Quite often you can get into trouble with Oracle when you start combining different features.
In this case of one my clients it is the combination of
user-defined PL/SQL functions that can raise
exceptions (think of currency conversion and a non-existent currency code gets passed into the function),
DML error logging and attempting to improve performance by wrapping the PL/SQL function call into a
scalar subquery to benefit from the built-in scalar subquery caching feature of the SQL runtime engine.
As long as the scalar subquery didn't get used everything worked as expected, but after adding the scalar subquery after some while it became obvious that wrong results occurred - in that particular case here it meant rows that should have been rejected and written to the error logging table due to the exception raised in the user-defined PL/SQL function suddenly showed up in the target table, and what was even more worrying - they included a converted amount, obviously using some arbitrary conversion rate, although the PL/SQL function actually didn't return any value but raised an exception for unknown currency codes.
The interesting point here is that everything works as expected if the error logging feature doesn't get used, or if the scalar subquery doesn't get used.

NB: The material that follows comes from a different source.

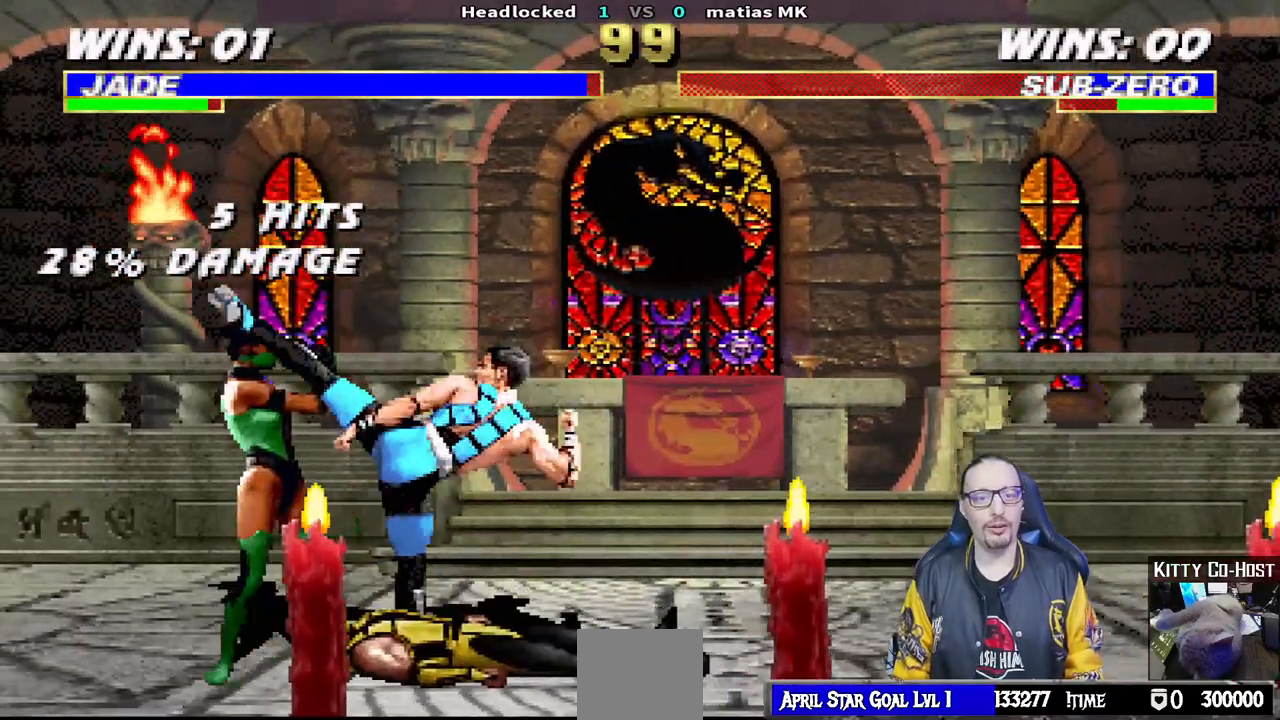
{"dt_ms": 1000, "buttons": ["L1", "DPAD_UP", "DPAD_RIGHT"], "left_stick": "center", "right_stick": "center"}
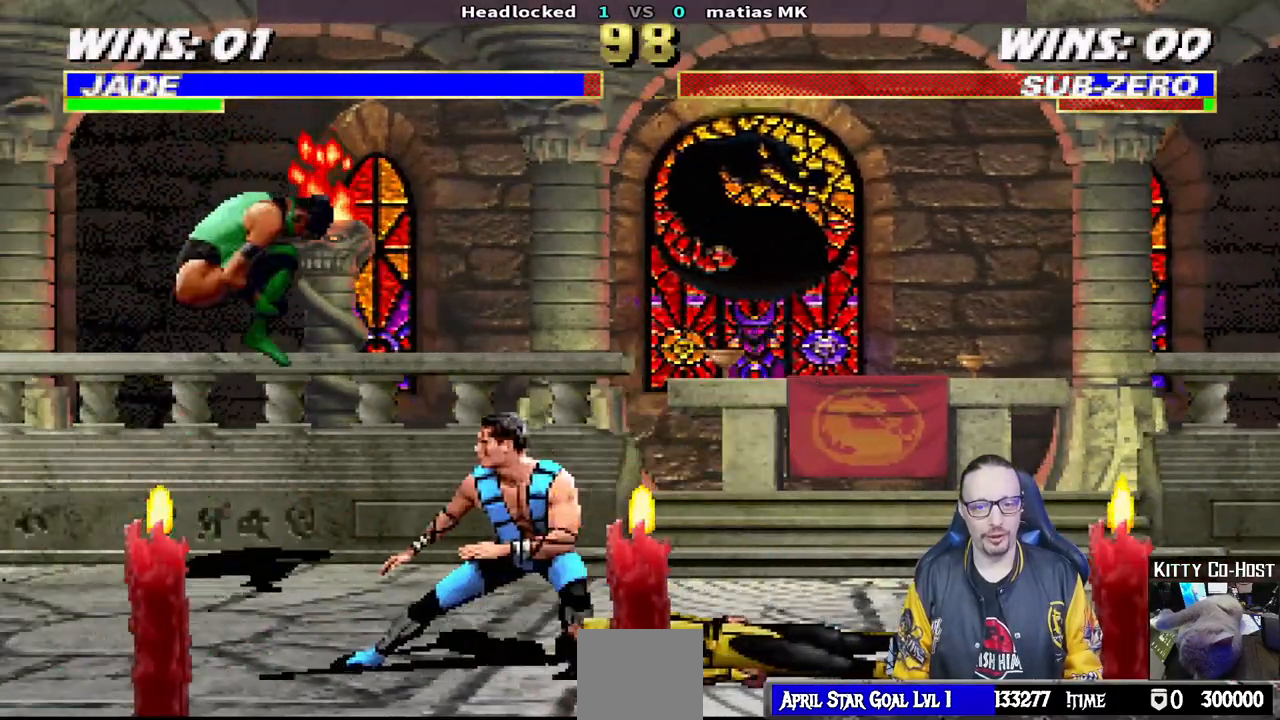
{"dt_ms": 500, "buttons": [], "left_stick": "center", "right_stick": "center", "events": [[150, "left_stick", "down"], [150, "right_stick", "down"], [200, "DPAD_RIGHT", "up"], [200, "DPAD_UP", "up"], [217, "left_stick", "center"], [250, "right_stick", "center"], [300, "right_stick", "down"], [317, "SQUARE", "down"], [367, "L1", "up"], [400, "right_stick", "center"], [450, "SQUARE", "up"]]}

In case of no error logging the whole statement will roll back if an exception occurs, and that holds true and works even with scalar subquery caching in place.

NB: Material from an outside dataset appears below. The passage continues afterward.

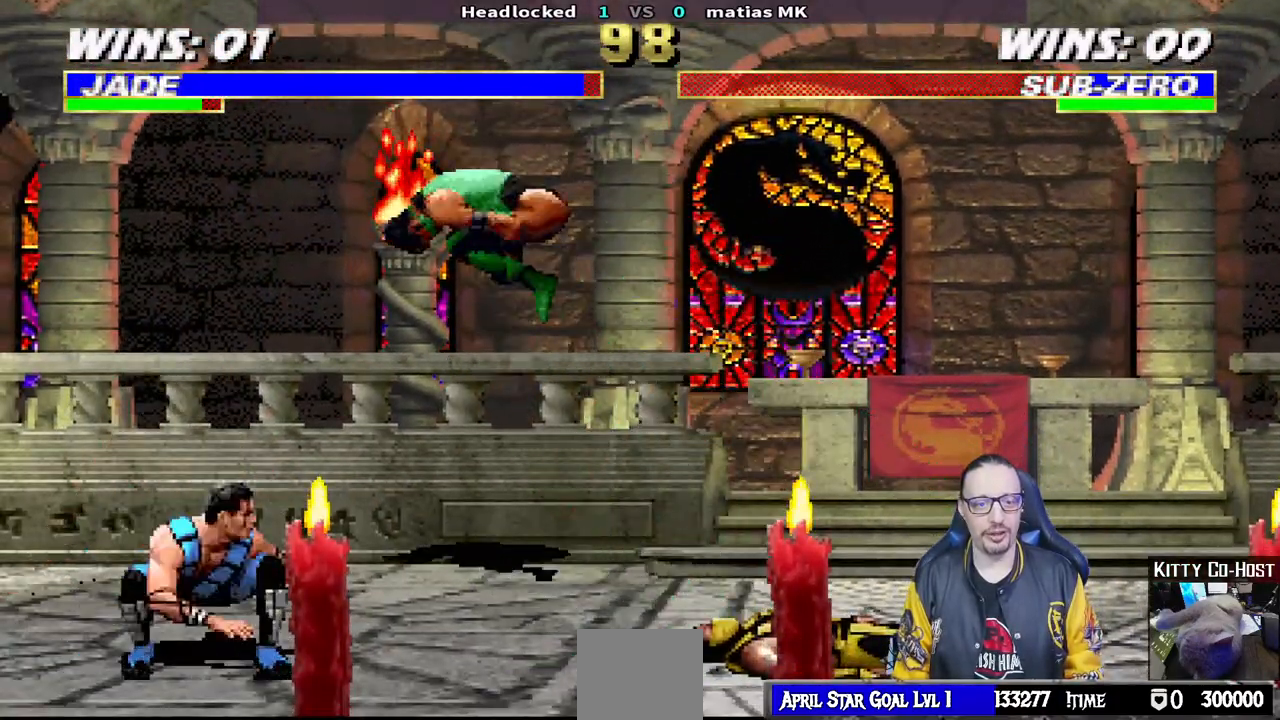
{"dt_ms": 1000, "buttons": ["L1", "DPAD_LEFT"], "left_stick": "down", "right_stick": "center"}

Without scalar subquery caching the correct result gets produced, all rows that are supposed to be rejected are written to the error logging table and don't show up in the target table.
And if no exception gets raised (only valid and existing currency codes get used), again the results are correct in the target table even when using scalar subquery caching - so the caching of the values in principle works correctly.
Only when combining those features and dealing with invalid data the problem shows up, and as it can be demonstrated from a simple test case, even then it only occurs under certain circumstances.
Here is a simple test case for reproducing the issue:
set echo on timing on time on
drop table t_source purge;
drop table t_dest purge;
drop table ERR$_T_DEST purge;
drop package test_plsql_caching_with_except;
create table t_source
as
select
rownum as id
, cast('C' || to_char(round(trunc(rownum / 100000)) + 1, 'FM00') as varchar2(3)) as currency_code_clust
, cast('C' || to_char(mod(rownum, 10) + 1, 'FM00') as varchar2(3)) as currency_code_scat
, 100 as amount
from
(select /*+ cardinality(1e3) */ null from dual connect by level <= 1e3) gen1
, (select /*+ cardinality(1e3) */ null from dual connect by level <= 1e3) gen2
;
exec dbms_stats.gather_table_stats(null, 't_source')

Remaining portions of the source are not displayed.